Pourquoi la Corse n’accueille pas de migrants ?
Jean-Philippe Legueult, secrétaire général préfecture de région; François Tatti, président de la Communauté d'agglomération de Bastia; Jean-Félix Acquaviva, maire de Lozzi, conseiller exécutif - France 3 Corse ViaStella - Florence Antomarchi, Benjamin Bonte

Dans le plan de démantèlement de la "jungle" de Calais, la Corse est la seule région –avec l’Ile-de-France- à ne pas accueillir de migrants. L'Etat qui conduit ce dispositif d'urgence explique cette absence par un surcoût lié à l’insularité et l'inexistence de structures d'accueil.

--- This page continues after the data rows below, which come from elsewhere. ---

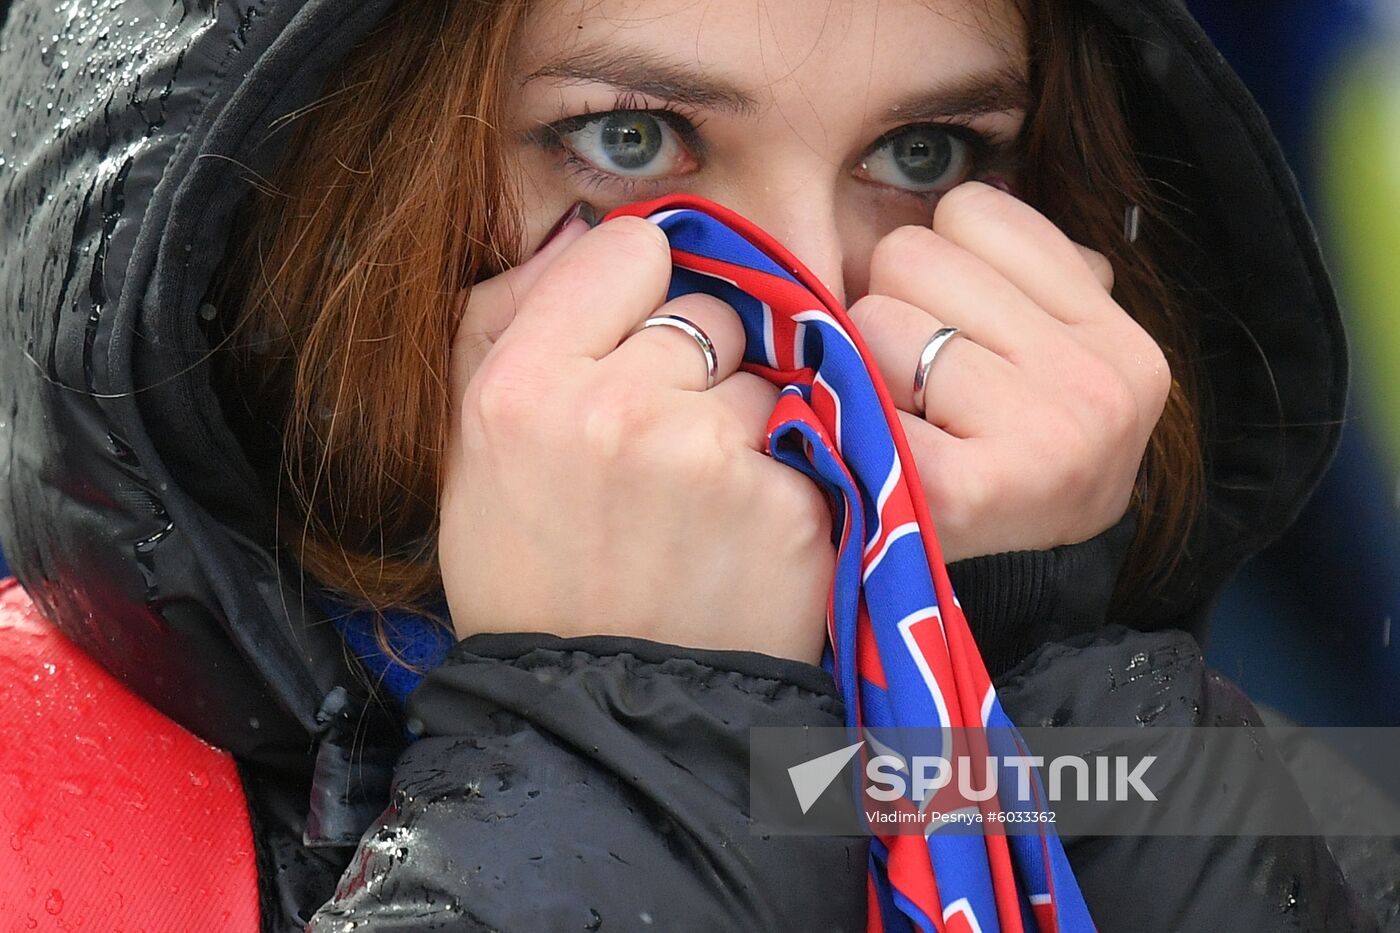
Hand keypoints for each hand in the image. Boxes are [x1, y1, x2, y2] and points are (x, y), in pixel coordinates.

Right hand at [438, 213, 835, 664]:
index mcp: (525, 387)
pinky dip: (788, 476)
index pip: (630, 248)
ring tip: (702, 502)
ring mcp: (713, 457)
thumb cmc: (531, 581)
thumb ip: (508, 321)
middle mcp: (619, 408)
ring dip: (746, 421)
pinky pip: (807, 440)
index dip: (636, 295)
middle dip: (695, 364)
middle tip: (661, 451)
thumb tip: (585, 234)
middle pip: (708, 311)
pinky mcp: (790, 504)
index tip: (632, 345)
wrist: (602, 716)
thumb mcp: (469, 453)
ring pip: (767, 374)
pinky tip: (743, 535)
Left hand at [848, 181, 1170, 562]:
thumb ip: (1026, 270)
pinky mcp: (971, 492)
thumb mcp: (1046, 356)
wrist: (995, 594)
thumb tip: (966, 178)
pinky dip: (846, 418)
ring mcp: (1048, 442)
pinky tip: (882, 454)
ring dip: (866, 368)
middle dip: (894, 311)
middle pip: (912, 254)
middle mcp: (1102, 386)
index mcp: (1121, 340)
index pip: (975, 209)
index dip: (941, 264)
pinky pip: (858, 395)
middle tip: (918, 390)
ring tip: (904, 423)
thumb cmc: (1001, 457)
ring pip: (874, 320)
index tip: (958, 335)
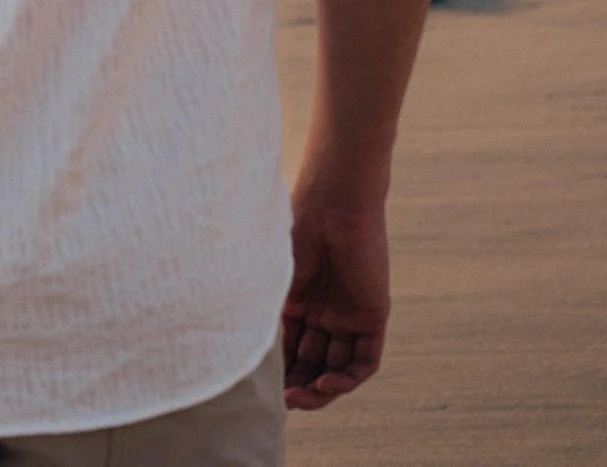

Par France 3 Corse ViaStella


Avec le démantèlement du plus grand bidonville de France, des centres d'accueil et d'orientation ont ouvert dans les 12 régions françaises, hors Corse, pour accueillir ses 6.400 à 8.100 habitants (selon les sources), venus pour la plupart d'Afghanistan, du Soudan ou d'Erythrée avec le rêve de traverser la Manche.

Pas de guichet unique en Corse

Dans le dispositif qui vise à répartir hommes seuls, familles ou personnes vulnérables à travers la France, l'Etat explique que si la Corse n’accueille pas de migrants c’est que la région ne dispose pas de guichet unique.

Administrativement, c’est en effet la première démarche du demandeur d’asile. Il doit s’y enregistrer. Le guichet unique est composé d’agents de la préfecture et d’agents de l’Office français de l’immigration et de l’intégration (OFII). Il en existe 34 répartis sur l’ensemble du territoire métropolitain, mais aucun en Corse.

La Corse, c'est cher

Mais pour l’Etat, c’est aussi l’insularité qui isole la Corse du dispositif d’accueil.

"Il aurait fallu les faire venir jusqu’en Corse, pour ensuite une fois qu’on les avait accueillis dans un centre d’accueil et d’orientation, les faire retourner sur le continent pour faire un certain nombre de démarches administratives", explique Jean-Philippe Legueult, secrétaire général de la préfecture de Corse du Sud.

Trop cher donc, et pas de structures. Pourtant pour pallier à ce problème de logistique dans d'autres régions isolées, ce sont les fonctionnaires des guichets uniques qui se déplacent. Rien de tel en Corse.

La Corse terre d'asile?

Depuis 1995, le nombre de demandes d’asile stagne à 5 ou 6 par an en Corse. La Creuse, la Lozère ou l’Ardèche, régions très comparables à la Corse, ont eu dans les années 90, le même nombre de demandes d'asile. Depuis la situation a évolué vers davantage d'accueil.

En 2014, 33 dossiers de primo arrivants ont été ainsi acceptés en Ardèche, selon l'Ofpra (Office français de protection des réfugiés et apatrides).

La Cimade, défenseur historique du droit des réfugiés avait initié avec des associations corses fin 2015 un projet de réseau d'accueil, interrompu depuis.

En octobre 2015, l’Assemblée de Corse, sous la présidence du communiste Dominique Bucchini, avait adopté à l’unanimité une délibération portant sur l’accueil de 200 personnes sur deux ans.

En Corse, un seul maire avait alors déclaré son village candidat.